EXCERPT TO READ:
The following two disturbance cases are set to simulate some small disturbance scenarios such as load fluctuation and large disturbance scenarios such as line switch.

Case 1. The load on Bus3 generates a 50% power step increase to simulate small disturbances such as load fluctuations during normal operation.

Case 2. Line 1–39, line 3–4, and line 14–15 are tripped at t = 1 s, and the load on Bus4 generates a 50% power step decrease to simulate the large disturbance caused by stable control operations such as ICI and load shedding.

In order to verify the accuracy and effectiveness of the proposed frequency response solving algorithm, the frequency response curves in the two cases are calculated respectively based on the proposed discrete linear iterative algorithm and the time-domain simulation in DigSILENT. The results of the frequency response calculation are shown in Figure 4.

Figure 4A shows the frequency response curve of Case 1, where the calculation result of the proposed algorithm is shown by the dashed line, and the simulation results of the time domain are shown by the solid line. The amplification part shows the maximum frequency change rate of the system. According to the disturbance setting of Case 1, the system will generate a power shortage of 134.95 MW at t = 1 s. Therefore, at the initial disturbance stage, the maximum ROCOF is 0.105 Hz/s, which is slightly less than the average ROCOF obtained by the time domain simulation (0.118 Hz/s). In the stage of primary frequency regulation, according to the calculation results of the proposed frequency response algorithm, the lowest frequency of the system is 49.847 Hz, and the steady frequency is 49.894 Hz. Compared with the time-domain simulation results, the deviation is 0.003 Hz and 0.005 Hz respectively, and the relative error is 2.28% and 4.85%, meeting the 5% error of engineering application. The accuracy of the proposed frequency response model and its solving algorithm are verified in small disturbance scenarios.

ENTRIES PROVIDED:
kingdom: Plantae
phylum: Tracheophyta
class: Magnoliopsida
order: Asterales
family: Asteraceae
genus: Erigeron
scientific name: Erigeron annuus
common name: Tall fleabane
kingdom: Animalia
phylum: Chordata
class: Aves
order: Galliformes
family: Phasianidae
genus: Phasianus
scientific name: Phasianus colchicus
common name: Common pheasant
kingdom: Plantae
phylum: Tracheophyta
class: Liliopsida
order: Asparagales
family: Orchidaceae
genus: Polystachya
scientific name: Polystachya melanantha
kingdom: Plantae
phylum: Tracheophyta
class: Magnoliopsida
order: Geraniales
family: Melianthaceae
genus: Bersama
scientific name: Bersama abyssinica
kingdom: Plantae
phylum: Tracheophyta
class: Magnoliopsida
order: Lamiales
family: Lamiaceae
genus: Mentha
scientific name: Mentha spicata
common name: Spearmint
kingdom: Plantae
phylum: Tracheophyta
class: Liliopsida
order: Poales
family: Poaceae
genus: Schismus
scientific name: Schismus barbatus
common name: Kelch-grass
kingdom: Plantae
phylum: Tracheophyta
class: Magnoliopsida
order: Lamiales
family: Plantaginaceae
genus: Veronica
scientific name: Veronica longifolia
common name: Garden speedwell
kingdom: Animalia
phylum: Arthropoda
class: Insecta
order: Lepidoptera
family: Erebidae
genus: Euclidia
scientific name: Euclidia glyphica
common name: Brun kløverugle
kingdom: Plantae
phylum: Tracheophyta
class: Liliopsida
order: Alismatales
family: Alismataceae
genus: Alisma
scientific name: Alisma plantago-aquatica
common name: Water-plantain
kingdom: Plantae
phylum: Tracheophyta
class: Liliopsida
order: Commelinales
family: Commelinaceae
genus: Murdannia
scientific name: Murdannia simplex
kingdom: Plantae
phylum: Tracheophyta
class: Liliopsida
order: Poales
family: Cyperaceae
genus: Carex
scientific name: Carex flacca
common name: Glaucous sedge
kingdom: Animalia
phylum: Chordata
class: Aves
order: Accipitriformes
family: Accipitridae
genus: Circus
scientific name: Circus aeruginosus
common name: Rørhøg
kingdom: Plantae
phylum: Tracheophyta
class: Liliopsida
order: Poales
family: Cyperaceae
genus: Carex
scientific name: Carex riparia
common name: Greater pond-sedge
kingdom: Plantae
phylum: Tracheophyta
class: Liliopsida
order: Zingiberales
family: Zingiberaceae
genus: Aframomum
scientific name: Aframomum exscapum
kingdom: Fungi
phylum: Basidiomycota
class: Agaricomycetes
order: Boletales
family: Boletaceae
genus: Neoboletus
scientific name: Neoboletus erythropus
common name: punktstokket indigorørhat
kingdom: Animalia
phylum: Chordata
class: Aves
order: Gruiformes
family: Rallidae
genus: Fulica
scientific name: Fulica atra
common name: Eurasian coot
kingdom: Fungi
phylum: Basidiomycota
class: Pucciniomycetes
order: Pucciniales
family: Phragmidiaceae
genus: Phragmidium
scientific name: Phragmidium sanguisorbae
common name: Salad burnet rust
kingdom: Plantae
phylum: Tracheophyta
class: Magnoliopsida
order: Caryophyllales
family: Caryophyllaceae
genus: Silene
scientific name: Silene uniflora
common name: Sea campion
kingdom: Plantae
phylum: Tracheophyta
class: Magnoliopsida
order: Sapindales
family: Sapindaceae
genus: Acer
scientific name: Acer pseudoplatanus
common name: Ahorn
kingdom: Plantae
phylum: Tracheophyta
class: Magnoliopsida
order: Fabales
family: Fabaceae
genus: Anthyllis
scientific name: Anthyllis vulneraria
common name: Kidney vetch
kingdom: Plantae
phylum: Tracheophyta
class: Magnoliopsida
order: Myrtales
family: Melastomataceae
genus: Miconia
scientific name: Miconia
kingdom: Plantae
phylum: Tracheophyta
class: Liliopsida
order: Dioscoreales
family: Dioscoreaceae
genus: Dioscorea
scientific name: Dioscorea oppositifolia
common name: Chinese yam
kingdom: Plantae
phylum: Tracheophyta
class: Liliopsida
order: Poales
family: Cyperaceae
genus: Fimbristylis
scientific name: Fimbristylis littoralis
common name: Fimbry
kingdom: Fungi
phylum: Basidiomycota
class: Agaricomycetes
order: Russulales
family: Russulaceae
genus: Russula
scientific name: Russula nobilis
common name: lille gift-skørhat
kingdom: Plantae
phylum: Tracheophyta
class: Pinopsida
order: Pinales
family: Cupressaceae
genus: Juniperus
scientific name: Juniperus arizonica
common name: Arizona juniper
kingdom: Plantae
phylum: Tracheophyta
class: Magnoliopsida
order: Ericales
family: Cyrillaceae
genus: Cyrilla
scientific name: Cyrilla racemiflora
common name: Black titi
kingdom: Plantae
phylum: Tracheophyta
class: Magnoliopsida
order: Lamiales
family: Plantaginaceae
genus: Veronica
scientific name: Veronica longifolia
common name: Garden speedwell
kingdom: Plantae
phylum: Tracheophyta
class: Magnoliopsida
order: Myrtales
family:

WHAT YOU NEED TO DO:
A. Answer these questions about the frequency response passage.
(i) By what percentage does the load on Bus3 increase in Case 1?
(ii) Which lines are tripped in Case 2, and at what time?
(iii) What lowest system frequency does the proposed algorithm calculate for Case 1?
B. Write the next part of the frequency response passage, picking up after its final sentence.

PER-TASK OUTPUTS:
A.
(i) 50%
(ii) Line 1–39, line 3–4, and line 14–15, at t = 1 s
(iii) 49.847 Hz

B.
Figure 4B shows the system frequency response curve of Case 2, where the calculation result of the proposed algorithm is shown by the dashed line, and the simulation result of the time domain is shown by the solid line. The amplification part shows the maximum frequency deviation between the frequency response curve and the time-domain simulation results. According to the disturbance setting of Case 2, the system is separated into two islands due to line switching. Island 1 contains {G01, G02, G03, G12, G14}, and the other generators are contained in island 2. In addition, island 1 has a power shortage of 141.15 MW, and island 2 has a power surplus of 425.33 MW. According to the calculation results of the proposed frequency response algorithm, the lowest frequency and steady frequency of island 1 are 49.211 Hz and 49.257 Hz respectively, while the lowest frequency and the steady frequency obtained by time domain simulation are both 49.235 Hz. The deviations are 0.024 Hz and 0.022 Hz, and the relative errors are 3.1% and 2.9% respectively, meeting the engineering application errors. In island 2, the frequency peak and steady state frequency calculated based on the proposed frequency response algorithm are 51.621 Hz and 50.688 Hz respectively, while the results obtained by time domain simulation are 51.564 Hz and 50.665 Hz respectively. Compared with the time-domain simulation results, the deviations of the lowest frequency and the steady-state frequency calculated based on the frequency response model are 0.057 Hz and 0.023 Hz respectively, and the relative error is 3.64% and 3.46% respectively, which meets the 5% error of engineering application. The accuracy of the proposed frequency response model and its solving algorithm are verified in large disturbance scenarios.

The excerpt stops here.